Chinua Achebe’s refusal to accept an award from Nigeria’s president is the latest example of the great writer’s ambivalence towards his homeland. The author of Things Fall Apart, the most acclaimed novel ever written in English by an African, Achebe has long disapproved over government, governance and public affairs in his beloved Nigeria.
The 80-year-old Achebe, who was paralysed from the waist down after a car accident in 1990, won the Man Booker International Prize in 2007 for his literary career. Two years later he visited Nigeria for the first time in a decade as part of celebrations to mark the 50th anniversary of the publication of Things Fall Apart.
In analyzing he failures of an independent Nigeria, Achebe has stopped short of blaming the victim. Along with criticizing contemporary leaders of Nigeria, he also blames colonialism — and its legacy — for some of Nigeria’s ills. As I wrote last year, in a review of Achebe’s newest volume of collected essays, Achebe is at heart a storyteller, not a policy analyst. While he helps to identify the sources of various pathologies in Nigeria today and in Africa generally, he refrains from presenting cures, which makes his refusal to accept an award from President Goodluck Jonathan harder to swallow for some proud Nigerians.

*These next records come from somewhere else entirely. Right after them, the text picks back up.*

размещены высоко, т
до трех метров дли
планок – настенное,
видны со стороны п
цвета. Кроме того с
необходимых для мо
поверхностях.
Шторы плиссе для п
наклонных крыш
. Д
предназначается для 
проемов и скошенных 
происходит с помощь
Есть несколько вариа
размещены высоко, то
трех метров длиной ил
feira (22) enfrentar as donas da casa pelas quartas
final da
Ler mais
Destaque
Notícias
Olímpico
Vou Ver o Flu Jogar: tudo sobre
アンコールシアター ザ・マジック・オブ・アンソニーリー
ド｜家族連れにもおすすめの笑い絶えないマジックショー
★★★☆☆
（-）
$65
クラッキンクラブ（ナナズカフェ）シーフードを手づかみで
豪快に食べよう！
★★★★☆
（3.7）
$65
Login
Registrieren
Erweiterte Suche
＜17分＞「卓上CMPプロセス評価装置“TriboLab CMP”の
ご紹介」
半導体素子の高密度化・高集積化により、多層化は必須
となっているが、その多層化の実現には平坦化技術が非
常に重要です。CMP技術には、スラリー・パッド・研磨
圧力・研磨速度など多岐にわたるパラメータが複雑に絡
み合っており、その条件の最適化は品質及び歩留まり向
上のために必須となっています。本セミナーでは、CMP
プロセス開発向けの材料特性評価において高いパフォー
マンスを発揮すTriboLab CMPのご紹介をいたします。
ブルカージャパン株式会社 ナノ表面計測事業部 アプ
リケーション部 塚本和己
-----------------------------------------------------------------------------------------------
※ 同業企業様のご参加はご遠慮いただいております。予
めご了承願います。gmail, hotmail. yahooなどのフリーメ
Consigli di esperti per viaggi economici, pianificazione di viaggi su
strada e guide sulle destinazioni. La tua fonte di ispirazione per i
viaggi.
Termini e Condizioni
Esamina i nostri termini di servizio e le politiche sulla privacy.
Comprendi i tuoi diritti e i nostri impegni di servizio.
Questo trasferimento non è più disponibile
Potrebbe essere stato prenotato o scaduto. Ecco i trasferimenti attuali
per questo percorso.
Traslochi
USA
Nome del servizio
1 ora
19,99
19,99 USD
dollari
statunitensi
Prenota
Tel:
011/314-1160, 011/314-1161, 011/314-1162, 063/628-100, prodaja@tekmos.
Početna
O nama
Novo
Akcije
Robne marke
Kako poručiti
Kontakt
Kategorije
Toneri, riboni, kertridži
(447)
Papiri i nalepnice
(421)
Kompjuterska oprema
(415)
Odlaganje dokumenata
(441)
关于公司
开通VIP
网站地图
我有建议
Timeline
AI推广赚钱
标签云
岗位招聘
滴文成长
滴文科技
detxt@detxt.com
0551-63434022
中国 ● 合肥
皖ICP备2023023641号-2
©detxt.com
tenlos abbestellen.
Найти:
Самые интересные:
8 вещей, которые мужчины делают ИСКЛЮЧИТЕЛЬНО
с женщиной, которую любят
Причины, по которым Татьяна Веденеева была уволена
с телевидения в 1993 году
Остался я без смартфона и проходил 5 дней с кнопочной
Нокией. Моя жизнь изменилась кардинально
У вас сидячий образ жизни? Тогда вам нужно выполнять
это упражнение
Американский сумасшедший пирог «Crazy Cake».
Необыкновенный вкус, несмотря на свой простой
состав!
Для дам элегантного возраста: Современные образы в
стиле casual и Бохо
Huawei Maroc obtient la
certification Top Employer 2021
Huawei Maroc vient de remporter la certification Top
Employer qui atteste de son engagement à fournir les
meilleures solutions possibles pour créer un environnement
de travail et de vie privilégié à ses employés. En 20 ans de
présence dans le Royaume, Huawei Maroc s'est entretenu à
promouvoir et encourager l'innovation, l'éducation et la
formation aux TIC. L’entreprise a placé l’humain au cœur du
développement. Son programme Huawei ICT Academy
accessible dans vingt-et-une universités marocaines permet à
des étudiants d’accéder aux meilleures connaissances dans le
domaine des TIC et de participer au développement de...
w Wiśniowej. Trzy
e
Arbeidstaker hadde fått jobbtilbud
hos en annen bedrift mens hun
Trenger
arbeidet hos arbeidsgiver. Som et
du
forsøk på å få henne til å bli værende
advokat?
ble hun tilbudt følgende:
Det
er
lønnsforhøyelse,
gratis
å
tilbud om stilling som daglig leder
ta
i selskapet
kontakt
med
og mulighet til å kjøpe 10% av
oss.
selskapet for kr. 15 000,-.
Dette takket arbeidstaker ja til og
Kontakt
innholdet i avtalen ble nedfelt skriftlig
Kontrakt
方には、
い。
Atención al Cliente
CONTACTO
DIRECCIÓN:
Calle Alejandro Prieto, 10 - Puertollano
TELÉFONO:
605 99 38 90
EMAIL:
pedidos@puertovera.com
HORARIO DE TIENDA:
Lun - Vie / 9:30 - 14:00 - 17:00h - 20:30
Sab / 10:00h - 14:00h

“I am not an apologist for Africa’s many failings,” Achebe has wrote in The Education of a British-Protected Child (Knopf, 2010) but he believes these African solutions will be created by and for fellow Africans. In the final essay of this collection, “Africa is People,” Achebe invokes the powerful Bantu declaration, “Umuntu ngumuntu ngabantu.” (“A human is a human because of other humans.”) Africa’s future, Achebe insists, depends on a new appreciation for the value of “an African communal aspiration.”
Apparently, Nigeria’s current government has yet to show sufficient appreciation for the communal.